Por el rabillo del ojo capta un movimiento. Se da vuelta justo a tiempo para ver que un gris basalto se esconde agazapado en el pasillo. No puede ser, se dice, no de nuevo. El gris basalto adivina su miedo y se atreve a más. Detrás el naranja se envalentona y lo sigue. Siempre lo mismo con el naranja, piensa tembloroso, solo no es nada, pero se junta con los demás y se cree el Gran Color. Presa del pánico su mirada recorre las paredes y los agudos contornos de la habitación. Sus tímpanos son martillados por la risa penetrante y repetitiva del verde esmeralda. De su garganta escapan sonidos incoherentes mientras retrocede hasta que en su espalda siente el pétreo rencor de un ocre que se alza imponente como un muro helado. Los rojos y los verdes ladran y se lanzan afilados contra él. Crispadas por las órdenes del gris, sus manos dejan de ser suyas y lo atacan hurgándole los ojos. Hay demasiado dolor, no sabe exactamente dónde y que parte es la que arde, late o se desgarra. Ahora, rodeado y asfixiado por los colores, todo es negro y lacerante.

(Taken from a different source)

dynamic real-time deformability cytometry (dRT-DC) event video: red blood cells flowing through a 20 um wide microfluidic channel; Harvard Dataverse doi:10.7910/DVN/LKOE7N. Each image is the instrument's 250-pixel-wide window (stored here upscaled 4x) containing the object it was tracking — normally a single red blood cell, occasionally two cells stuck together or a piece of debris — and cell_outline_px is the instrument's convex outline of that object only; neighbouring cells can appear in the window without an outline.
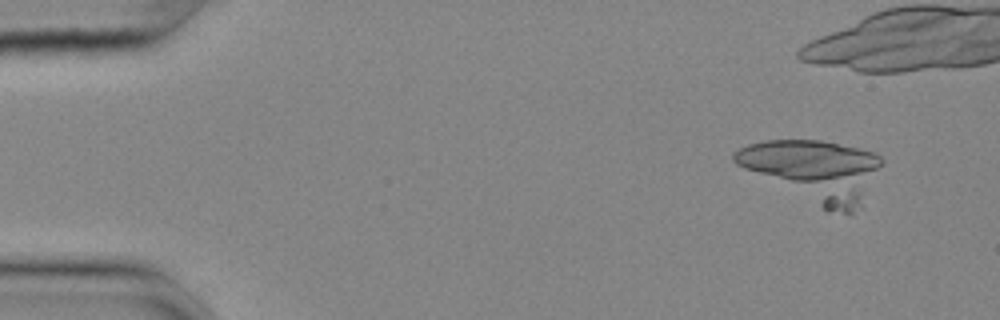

Llegaron alertados por las llamadas de los vecinos. Lo encontraron muerto cuando la madrugada le dejaba paso a un nuevo día que se asomaba azul en el horizonte. Mientras observaban el cadáver mutilado, concluyeron que se había agredido a si mismo a raíz de un brote psicótico o por la ingesta de alguna sustancia alucinógena.

Un momento después que se fueron, un amarillo desconsolado rompió a llorar.